** Opening RECORDS PROVIDED block **
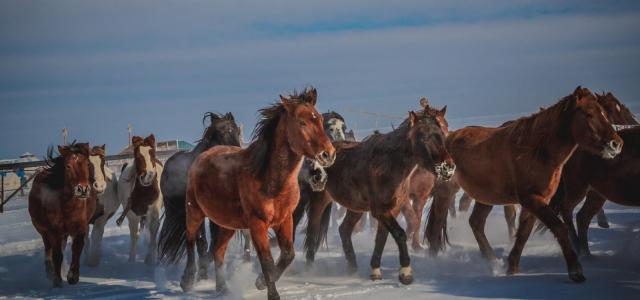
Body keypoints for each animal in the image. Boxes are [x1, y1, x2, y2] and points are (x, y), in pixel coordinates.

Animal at [29, 144, 96, 288]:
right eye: (68, 166)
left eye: (87, 164)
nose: (83, 189)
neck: (67, 206)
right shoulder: (54, 231)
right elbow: (57, 255)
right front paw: (57, 280)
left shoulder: (80, 227)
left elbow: (77, 248)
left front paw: (73, 276)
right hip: (44, 231)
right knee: (48, 248)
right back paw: (49, 271)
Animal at [115, 135, 164, 264]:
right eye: (137, 155)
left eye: (153, 154)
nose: (148, 176)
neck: (144, 192)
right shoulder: (132, 214)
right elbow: (134, 235)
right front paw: (131, 261)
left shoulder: (154, 213)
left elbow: (153, 231)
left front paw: (150, 260)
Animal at [448, 86, 624, 282]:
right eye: (588, 114)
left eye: (605, 113)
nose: (616, 144)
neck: (536, 150)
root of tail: (450, 136)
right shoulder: (531, 199)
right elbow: (559, 228)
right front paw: (576, 271)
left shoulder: (537, 201)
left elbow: (523, 234)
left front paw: (512, 268)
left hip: (486, 198)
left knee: (476, 223)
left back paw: (492, 261)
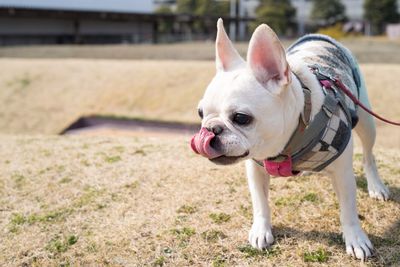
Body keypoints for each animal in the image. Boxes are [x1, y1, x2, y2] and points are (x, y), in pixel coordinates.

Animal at [191, 19, 390, 262]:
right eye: (201, 113)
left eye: (241, 118)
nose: (210, 129)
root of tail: (319, 36)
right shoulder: (255, 170)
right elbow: (260, 202)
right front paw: (261, 230)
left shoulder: (343, 174)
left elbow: (348, 209)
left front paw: (356, 239)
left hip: (366, 120)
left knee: (369, 156)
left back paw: (376, 186)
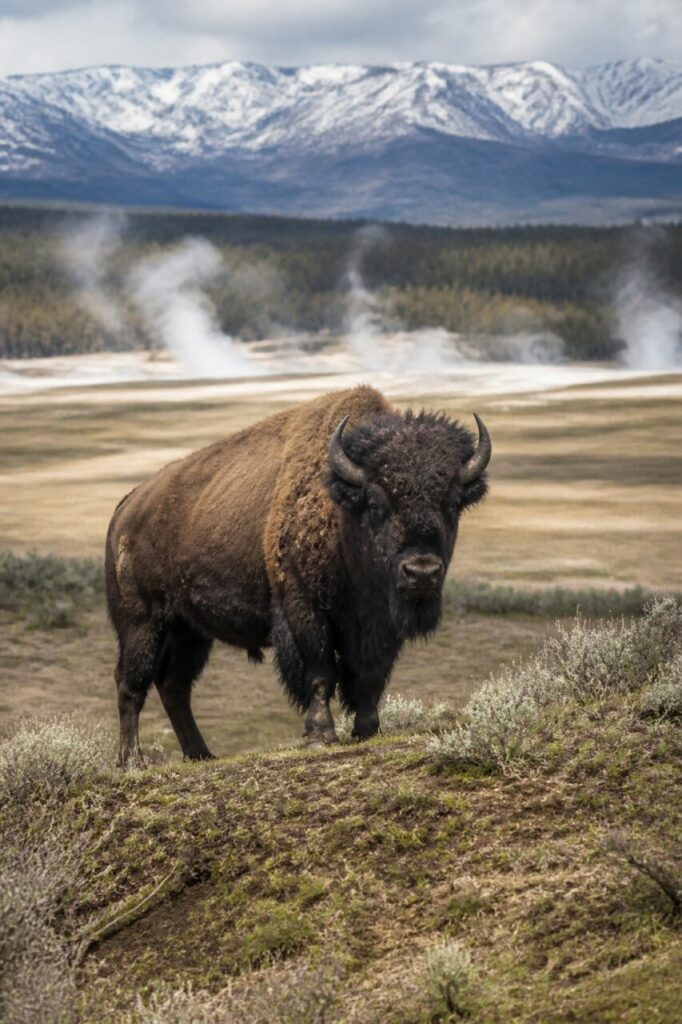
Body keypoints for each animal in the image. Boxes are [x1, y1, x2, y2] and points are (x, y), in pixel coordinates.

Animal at [105, 386, 490, 764]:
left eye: (452, 503)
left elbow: (369, 677)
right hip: (142, 623)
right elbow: (320, 673)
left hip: (190, 631)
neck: (343, 511)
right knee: (130, 684)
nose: (421, 572)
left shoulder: (379, 625)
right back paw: (133, 762)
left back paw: (201, 754)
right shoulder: (304, 609)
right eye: (377, 502)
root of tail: (126, 508)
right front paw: (321, 735)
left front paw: (368, 729)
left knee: (174, 687)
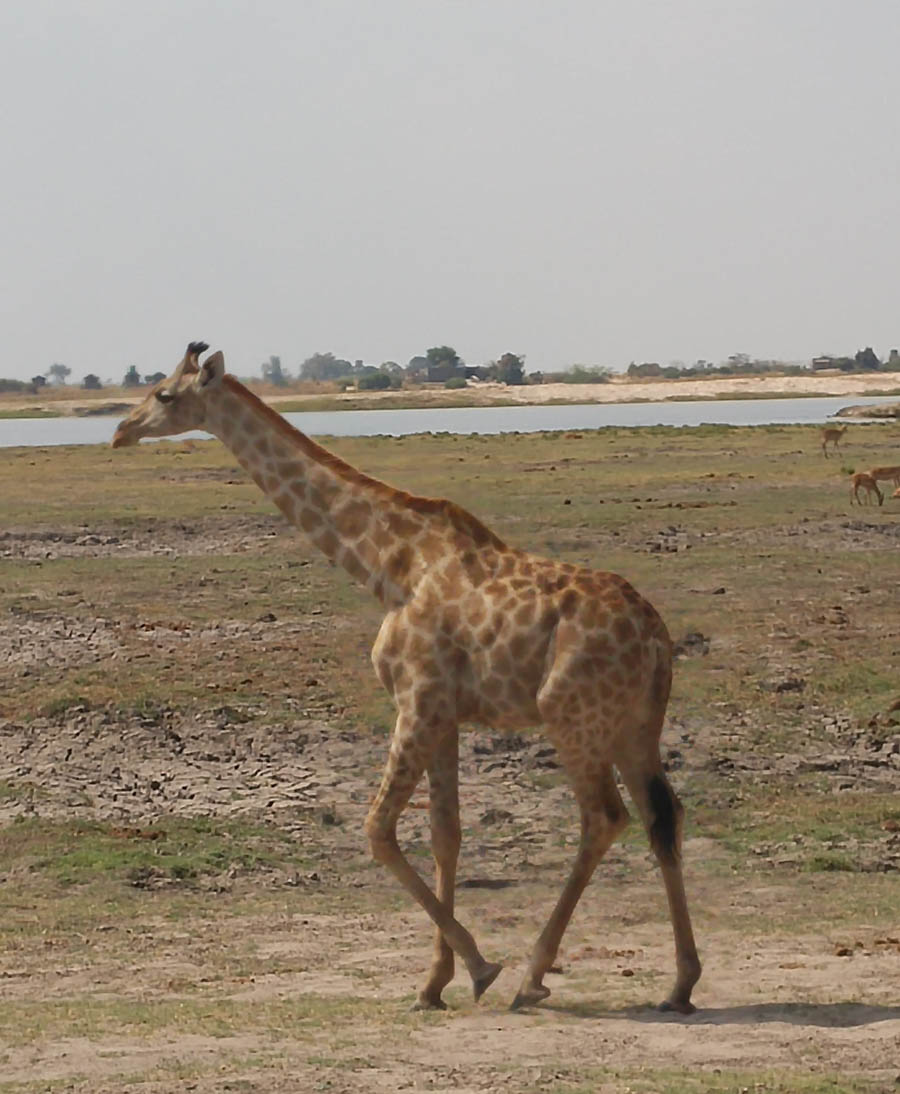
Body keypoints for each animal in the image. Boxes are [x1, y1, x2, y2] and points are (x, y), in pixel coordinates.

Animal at [114, 343, 704, 1015]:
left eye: (164, 394)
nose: (120, 431)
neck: (386, 566)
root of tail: (656, 637)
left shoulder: (416, 702)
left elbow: (377, 829)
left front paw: (479, 967)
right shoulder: (445, 713)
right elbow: (446, 833)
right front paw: (434, 981)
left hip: (572, 717)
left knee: (603, 818)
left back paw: (533, 976)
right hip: (636, 725)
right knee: (662, 817)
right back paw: (679, 984)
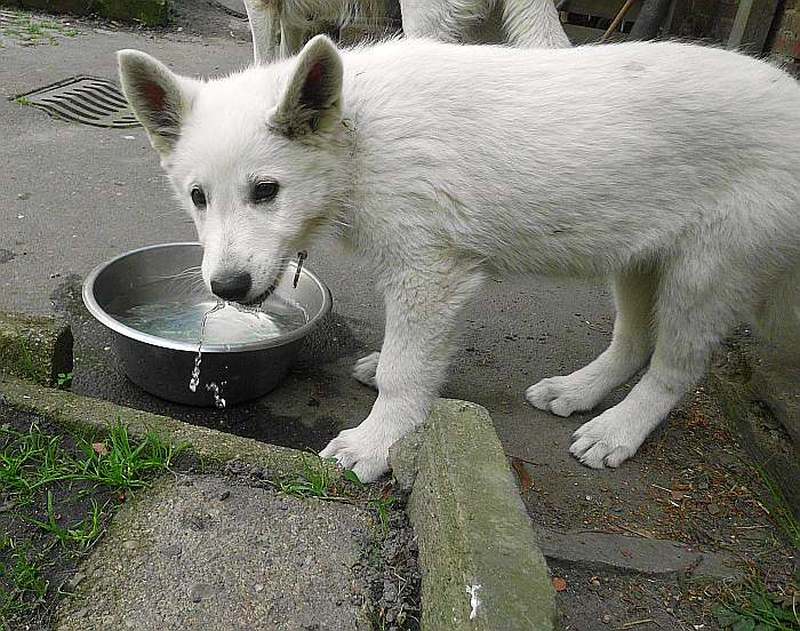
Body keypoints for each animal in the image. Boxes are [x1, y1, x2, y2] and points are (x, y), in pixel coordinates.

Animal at [117, 37, 800, 482]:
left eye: (267, 191)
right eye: (197, 197)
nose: (228, 288)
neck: (361, 138)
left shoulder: (430, 271)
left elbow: (406, 370)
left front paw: (377, 442)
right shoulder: (422, 272)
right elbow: (407, 353)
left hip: (707, 271)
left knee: (676, 367)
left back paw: (619, 430)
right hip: (635, 251)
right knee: (634, 341)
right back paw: (580, 391)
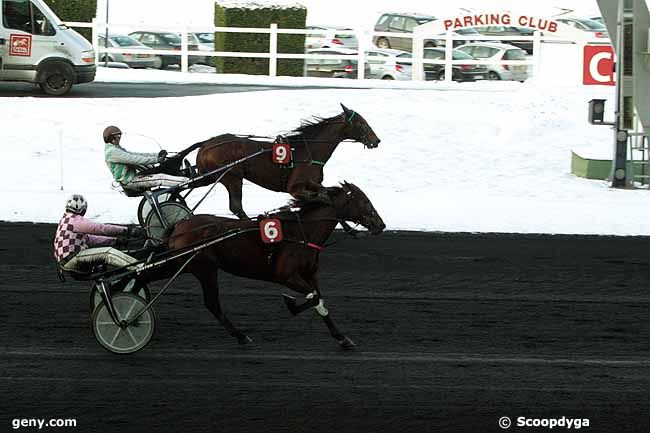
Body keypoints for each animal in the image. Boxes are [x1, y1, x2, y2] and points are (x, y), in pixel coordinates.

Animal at [165, 181, 384, 348]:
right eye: (365, 200)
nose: (380, 225)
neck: (301, 234)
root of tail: (180, 225)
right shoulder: (286, 276)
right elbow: (313, 298)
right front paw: (291, 304)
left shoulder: (310, 274)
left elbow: (319, 299)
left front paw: (342, 338)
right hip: (204, 269)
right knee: (212, 303)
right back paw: (241, 335)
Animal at [184, 104, 380, 218]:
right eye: (361, 123)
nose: (376, 140)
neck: (308, 151)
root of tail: (206, 144)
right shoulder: (295, 188)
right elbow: (322, 197)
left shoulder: (313, 184)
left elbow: (324, 193)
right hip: (232, 177)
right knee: (236, 207)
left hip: (209, 176)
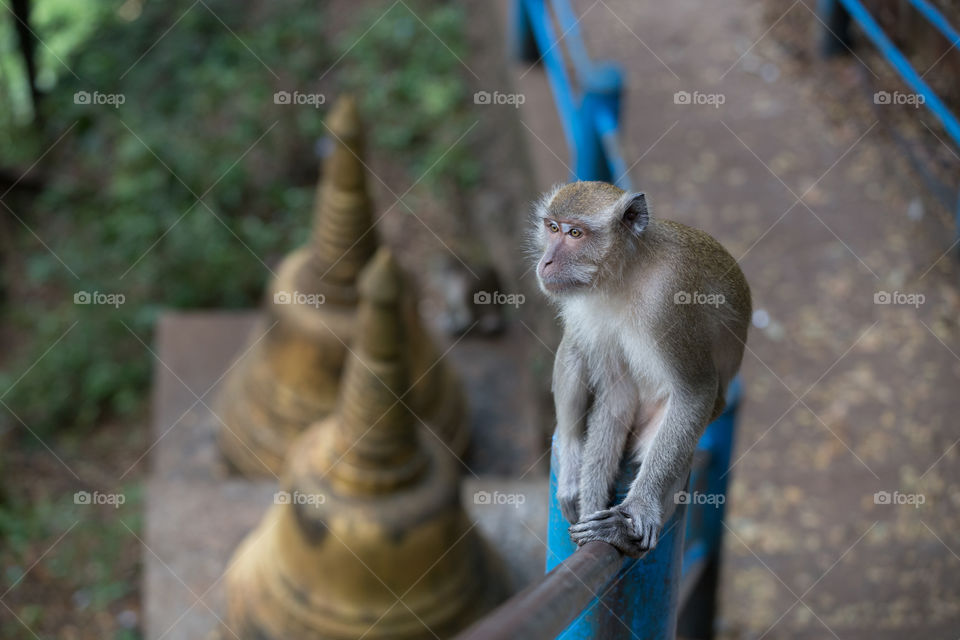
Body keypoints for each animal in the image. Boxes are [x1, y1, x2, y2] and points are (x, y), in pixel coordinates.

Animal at [532, 179, 752, 556]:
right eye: (552, 228)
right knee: (576, 345)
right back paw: (571, 454)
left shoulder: (670, 299)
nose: (546, 261)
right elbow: (616, 395)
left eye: (575, 233)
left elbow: (695, 391)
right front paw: (589, 504)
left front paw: (637, 510)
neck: (626, 274)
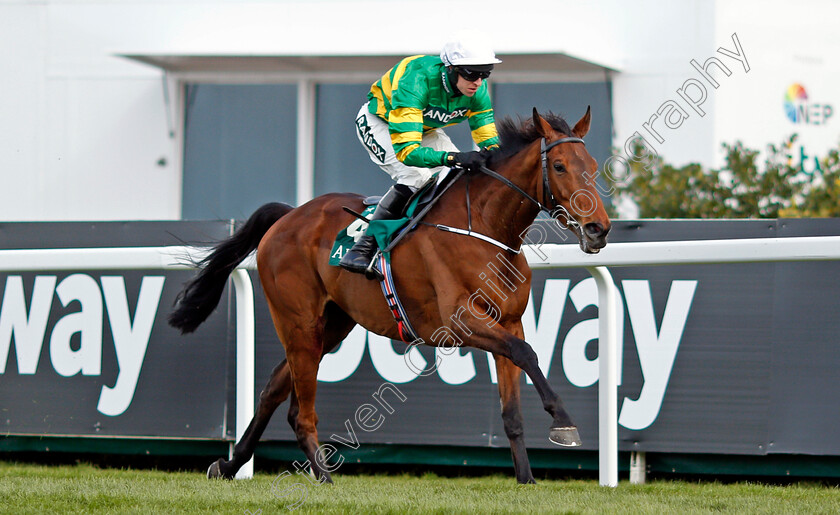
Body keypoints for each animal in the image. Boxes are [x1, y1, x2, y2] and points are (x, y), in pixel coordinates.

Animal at [169, 107, 612, 486]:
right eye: (559, 166)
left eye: (591, 167)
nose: (599, 229)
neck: (486, 229)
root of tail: (289, 215)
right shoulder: (460, 323)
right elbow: (528, 355)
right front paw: (564, 423)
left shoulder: (509, 321)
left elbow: (513, 405)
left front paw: (526, 478)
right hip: (298, 321)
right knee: (301, 409)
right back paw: (322, 476)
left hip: (331, 324)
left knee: (274, 391)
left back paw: (229, 465)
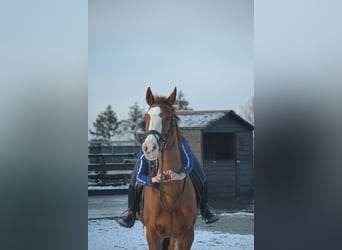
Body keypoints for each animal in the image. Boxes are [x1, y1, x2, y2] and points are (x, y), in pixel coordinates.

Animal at [139, 87, 198, 250]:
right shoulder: (152, 234)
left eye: (167, 118)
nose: (149, 148)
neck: (170, 195)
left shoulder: (186, 235)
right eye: (146, 117)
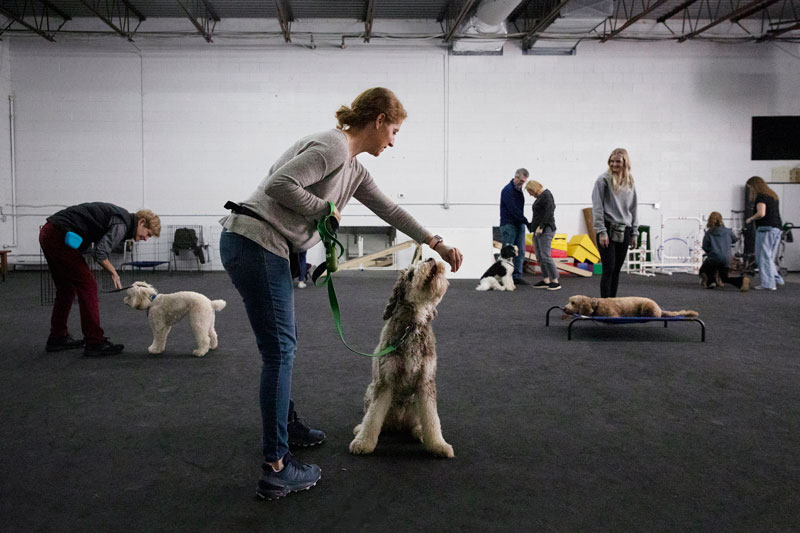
** Closing RECORDS PROVIDED block **
PROBLEM REQUIREMENTS: Quote word for word only the lines above from the one containing "right eye: (377, 502)" through the one containing "left hip: (209, 176)". Pictures stay out of your copy.

EXERCISE SOLUTION:
right eye: (377, 502)
root of tail: (126, 508)
right front paw: (321, 735)
left front paw: (368, 729)
left knee: (174, 687)
Body keypoints for each animal in the image. Boxes are [x1, y1, x2, y2] and points are (x, y), in pixel coordinates.

Animal at [114, 343, 704, 1015]:
left eye: (164, 394)
nose: (120, 431)
neck: (386, 566)
root of tail: (656, 637)
left shoulder: (416, 702)
left elbow: (377, 829)
left front paw: (479, 967)
right shoulder: (445, 713)
right elbow: (446, 833)
right front paw: (434, 981)
left hip: (572, 717)
left knee: (603, 818)
left back paw: (533, 976)
right hip: (636, 725)
right knee: (662, 817)
right back paw: (679, 984)
Body keypoints for each animal in the image. Boxes are [x1, y1, x2, y2] and points are (x, y), in pixel coordinates.

Animal at [117, 37, 800, 482]:
left eye: (267, 191)
right eye: (197, 197)
nose: (228, 288)
neck: (361, 138)
left shoulder: (430, 271)
left elbow: (406, 370)
left front paw: (377, 442)
right shoulder: (422, 272)
right elbow: (407, 353)
left hip: (707, 271)
left knee: (676, 367)
left back paw: (619, 430)
right hip: (635, 251)
right knee: (634, 341)
right back paw: (580, 391)
Body keypoints for each animal in the image. Boxes are [x1, y1, x2, y2] and points are (x, y), in pixel coordinates.

Animal at [165, 181, 384, 348]:
right eye: (365, 200)
nose: (380, 225)
neck: (301, 234)
root of tail: (180, 225)
right shoulder: (286, 276)
right elbow: (313, 298)
right front paw: (291, 304)
left shoulder: (310, 274)
left elbow: (319, 299)
left front paw: (342, 338)
right hip: (204, 269)
right knee: (212, 303)
right back paw: (241, 335)
Animal at [184, 104, 380, 218]:
right eye: (361, 123)
nose: (376, 140)
neck: (308, 151)
root of tail: (206, 144)
right shoulder: (295, 188)
right elbow: (322, 197)
left shoulder: (313, 184)
left elbow: (324, 193)
right hip: (232, 177)
right knee: (236, 207)
left hip: (209, 176)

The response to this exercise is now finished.